Task directions:
Transcribe every line of the records below verbatim. Leave out the picture lines.

Dataset entries:

►

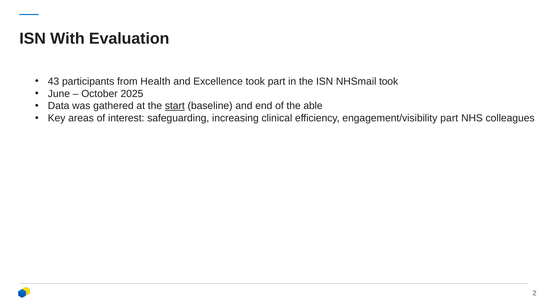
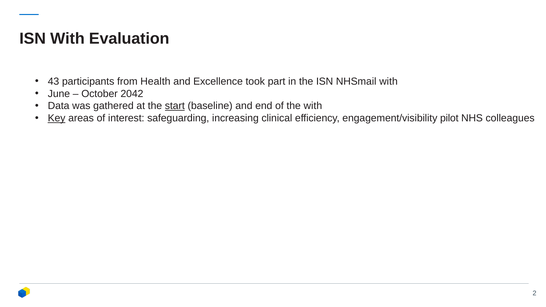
NHSmail took: took -> with
2025: 2025 -> 2042
the able: able -> with
Key underline: none -> present
engagement/visibility part: part -> pilot
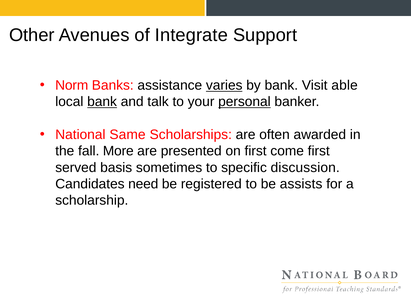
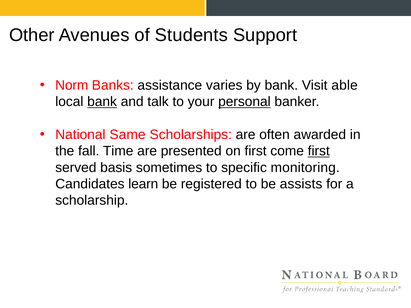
Integrate: Integrate -> Students
varies underline: present -> none
More: More -> Time
first at (319, 151) underline: none -> present
discussion: discussion -> monitoring
need: need -> learn
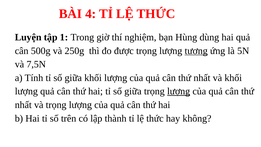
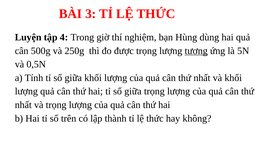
4: 4 -> 3
1: 1 -> 4
7,5N: 7,5N -> 0,5N
lượng at (179, 91) underline: present -> none
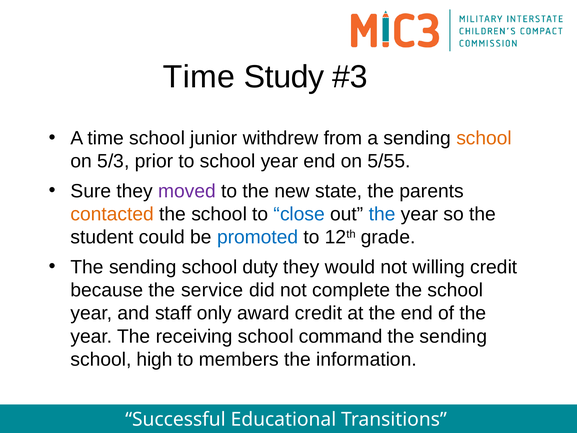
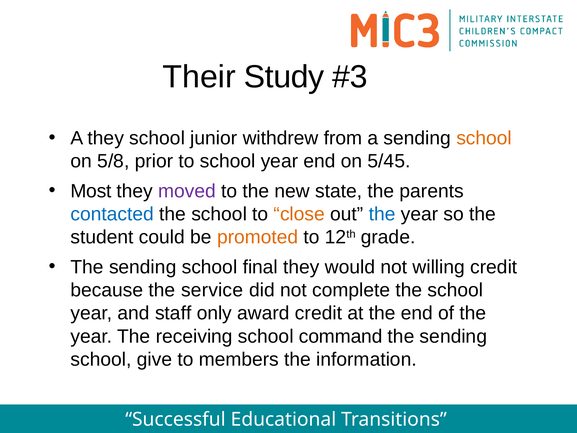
Time at (199, 77): Time -> Their
A time: time -> they
5/3: 5/3 -> 5/8
5/55: 5/55 -> 5/45
Sure: Sure -> Most
contacted colour: orange -> blue
close colour: blue -> orange
promoted colour: blue -> orange
duty: duty -> final
high: high -> give
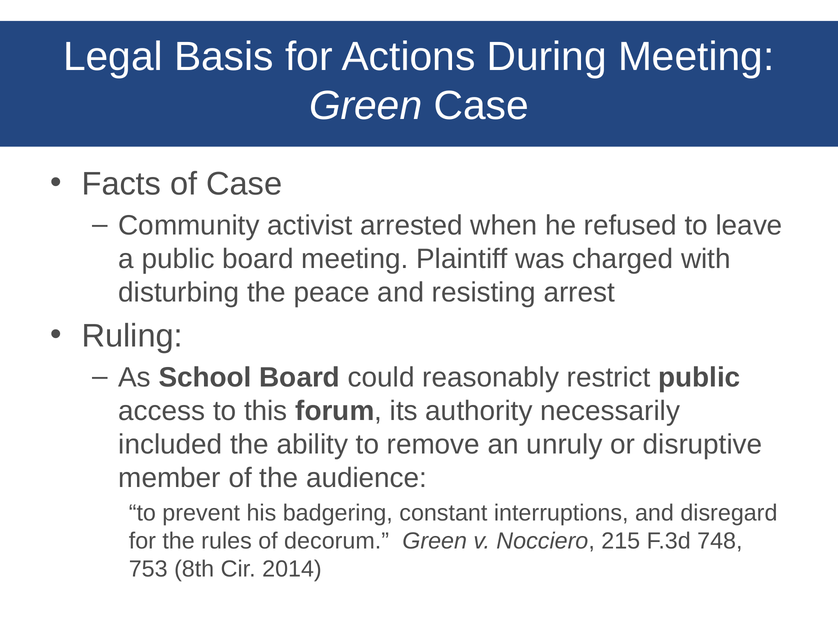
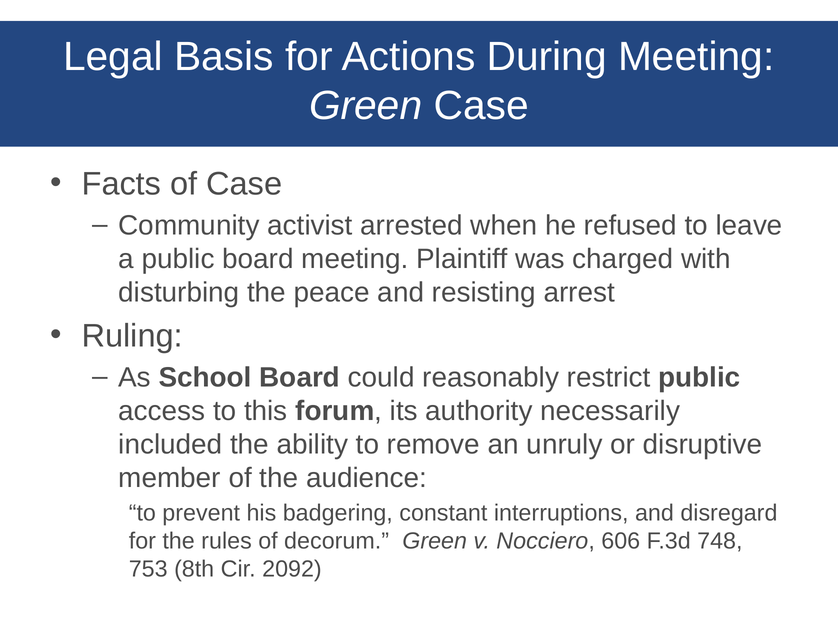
215: 215 -> 606
2014: 2014 -> 2092
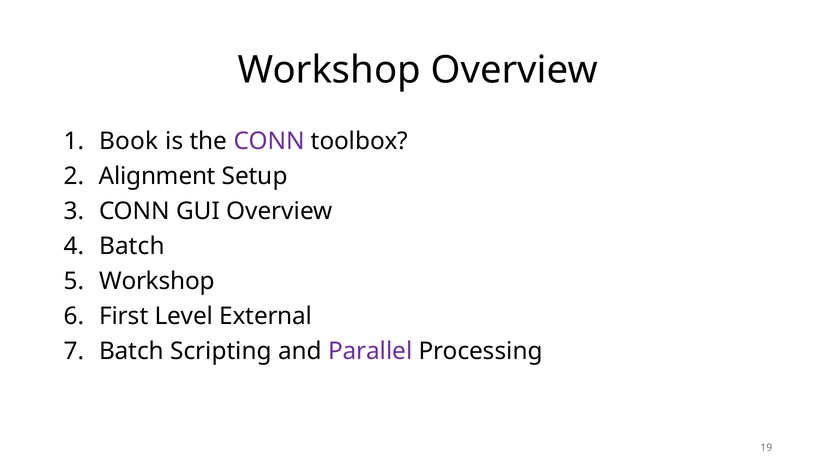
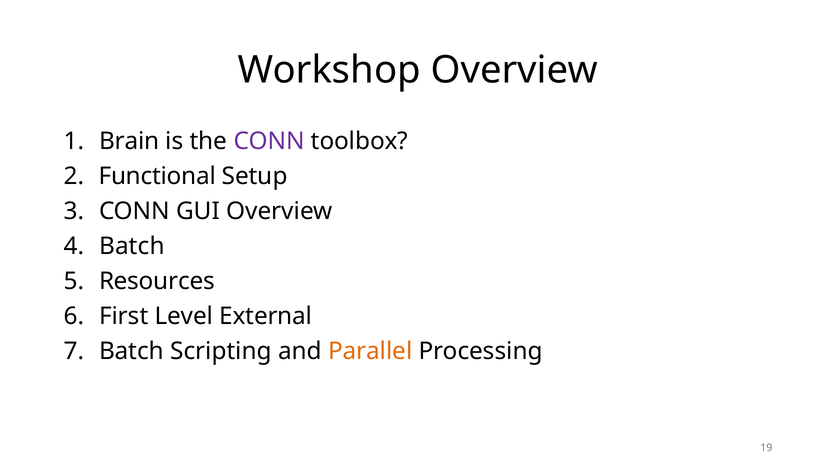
Book: Book -> Brain
Alignment: Alignment -> Functional
Workshop at (157, 281): Workshop -> Resources
Parallel colour: purple -> orange
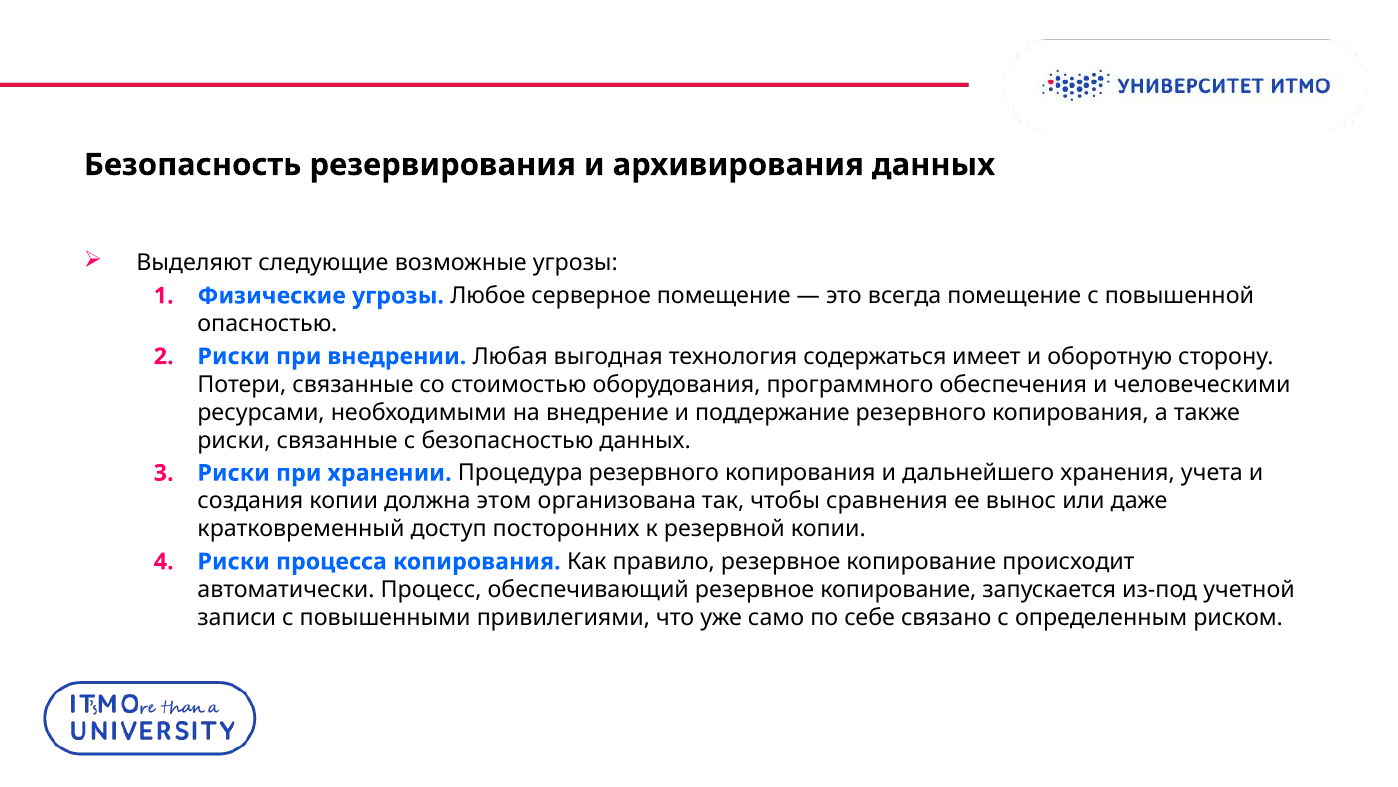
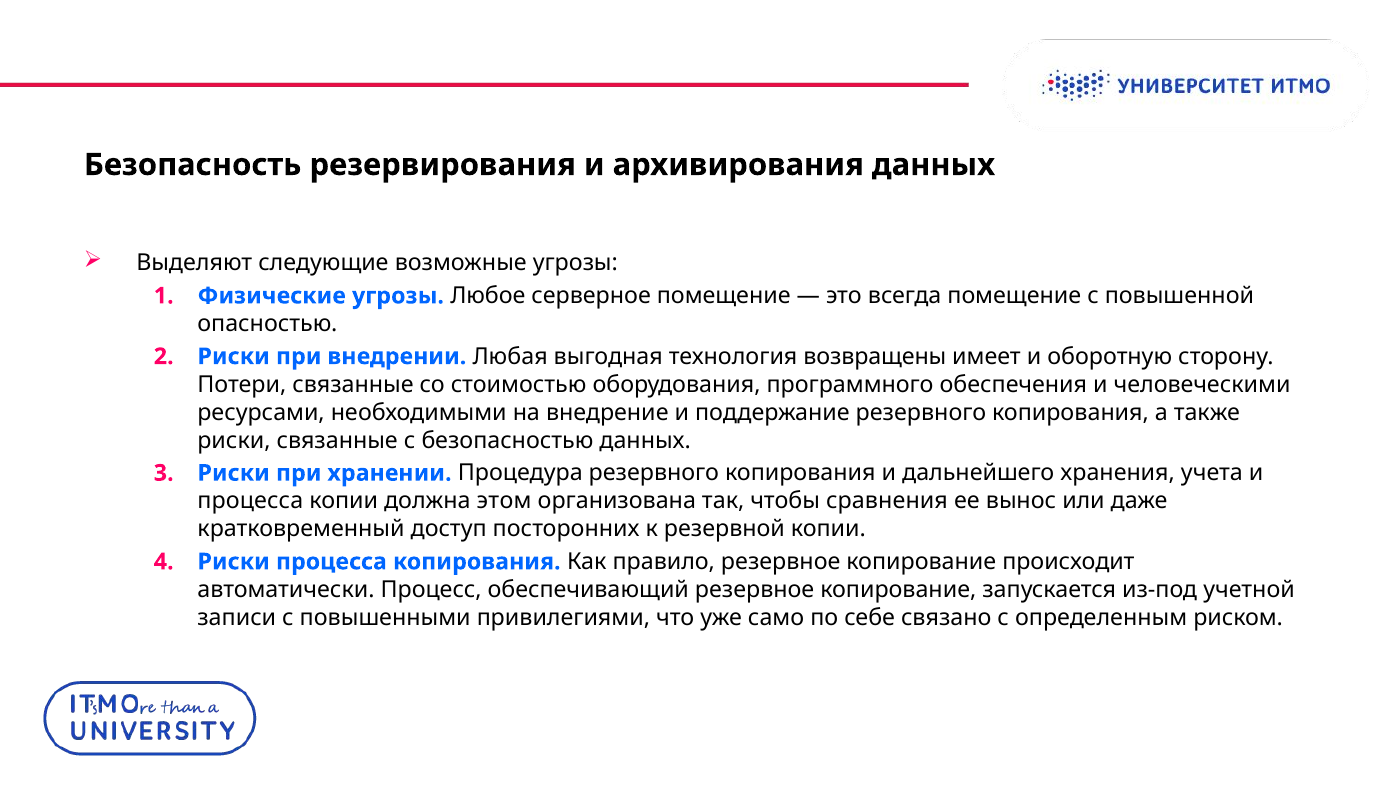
содержаться: содержаться -> возвращены
создания at (250, 501): создания -> процесса
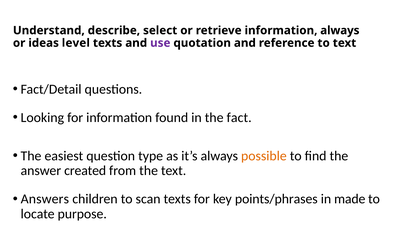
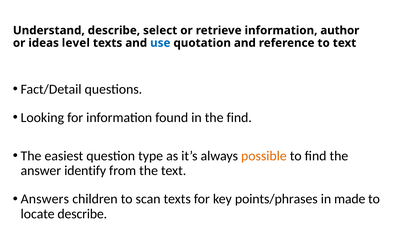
information always: always -> author
use colour: purple -> blue
the fact: fact -> find
created: created -> identify
locate purpose: purpose -> describe
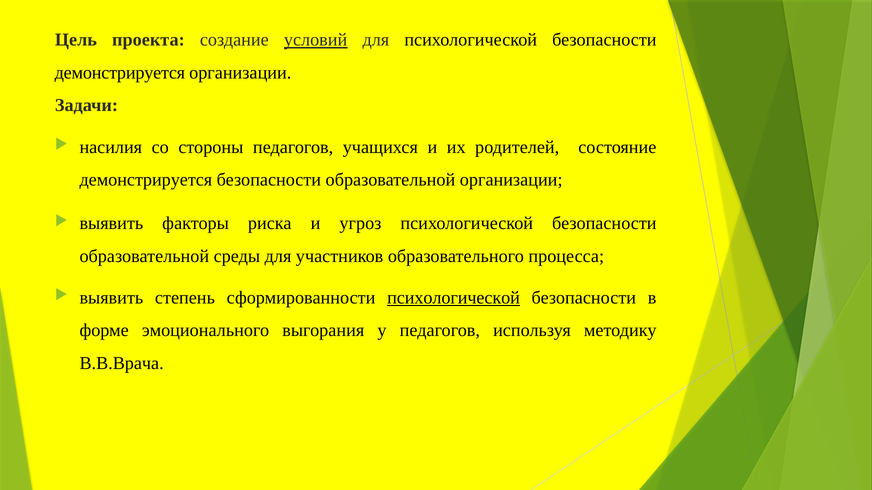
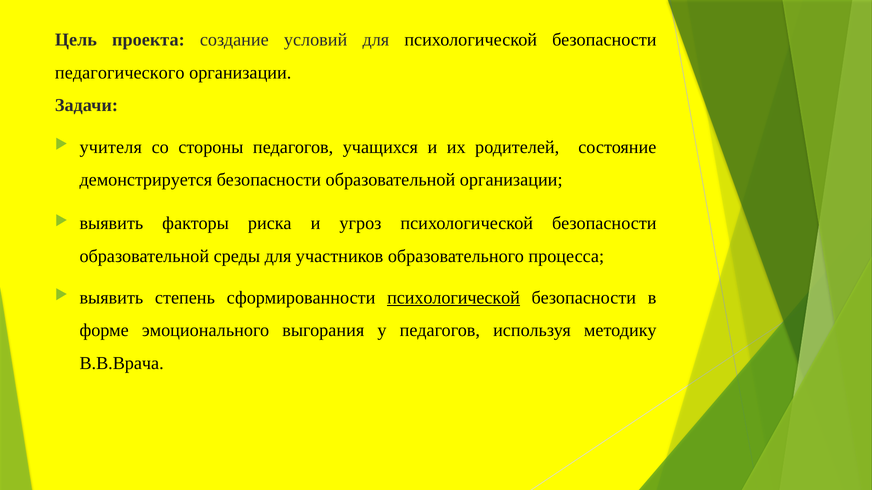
условий underline: present -> none
демонстрируется at (120, 73): демонстрируется -> педагогического
насилия: насилия -> учителя
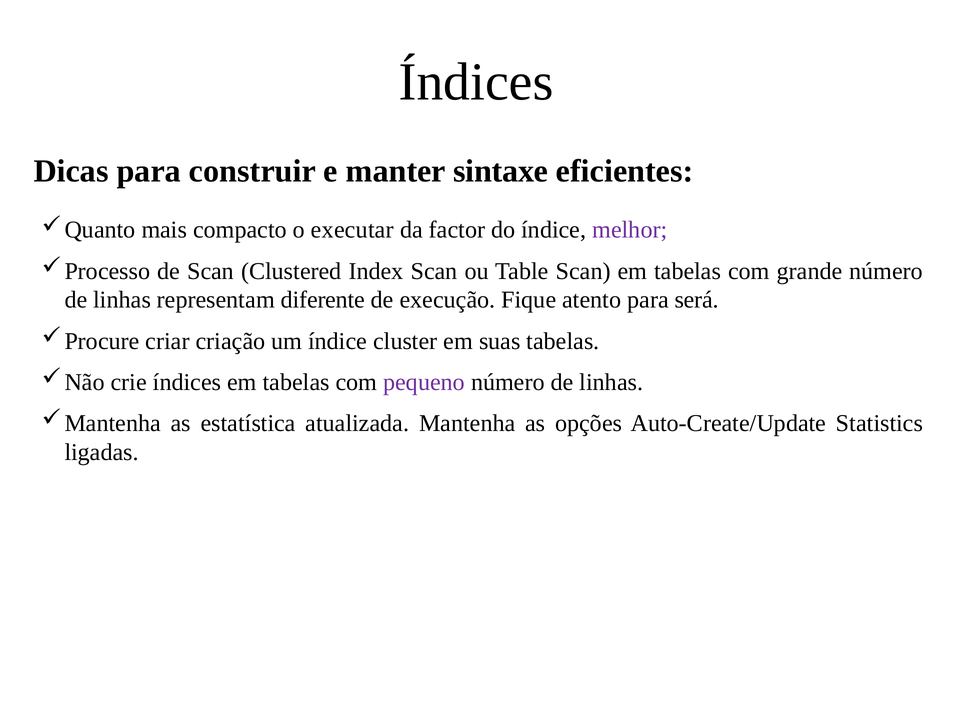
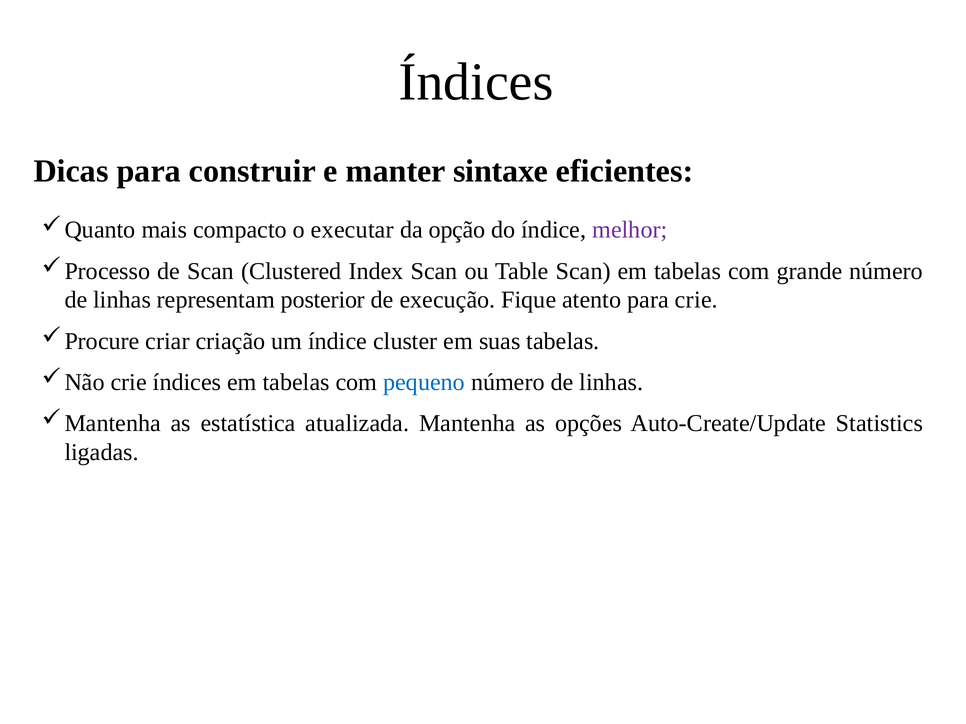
factor: factor -> opção
diferente: diferente -> posterior
para será: será -> crie
pequeno colour: purple -> blue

◄

Answer below:
NHSmail took: took -> with
2025: 2025 -> 2042
the able: able -> with
Key underline: none -> present
engagement/visibility part: part -> pilot
Integrate: Integrate -> Students
varies underline: present -> none
More: More -> Time
first at (319, 151) underline: none -> present
discussion: discussion -> monitoring
need: need -> learn
4: 4 -> 3
1: 1 -> 4
7,5N: 7,5N -> 0,5N
lượng at (179, 91) underline: present -> none
Time at (199, 77): Time -> Their
A time: time -> they
5/3: 5/3 -> 5/8
5/55: 5/55 -> 5/45
Sure: Sure -> Most
contacted colour: orange -> blue
close colour: blue -> orange
promoted colour: blue -> orange
duty: duty -> final
high: high -> give
215: 215 -> 606
2014: 2014 -> 2092
Book: Book -> Brain
Alignment: Alignment -> Functional
Workshop at (157, 281): Workshop -> Resources
Parallel colour: purple -> orange
содержаться: содержаться -> возвращены
создания at (250, 501): создания -> процесса
information always: always -> author
use colour: purple -> blue
the fact: fact -> find
created: created -> identify
locate purpose: purpose -> describe
условий underline: present -> none
демонстрируется at (120, 73): демонстрируется -> педагогического
насилия: насилия -> учителя
factor: factor -> opção
diferente: diferente -> posterior
para será: será -> crie
pequeno colour: purple -> blue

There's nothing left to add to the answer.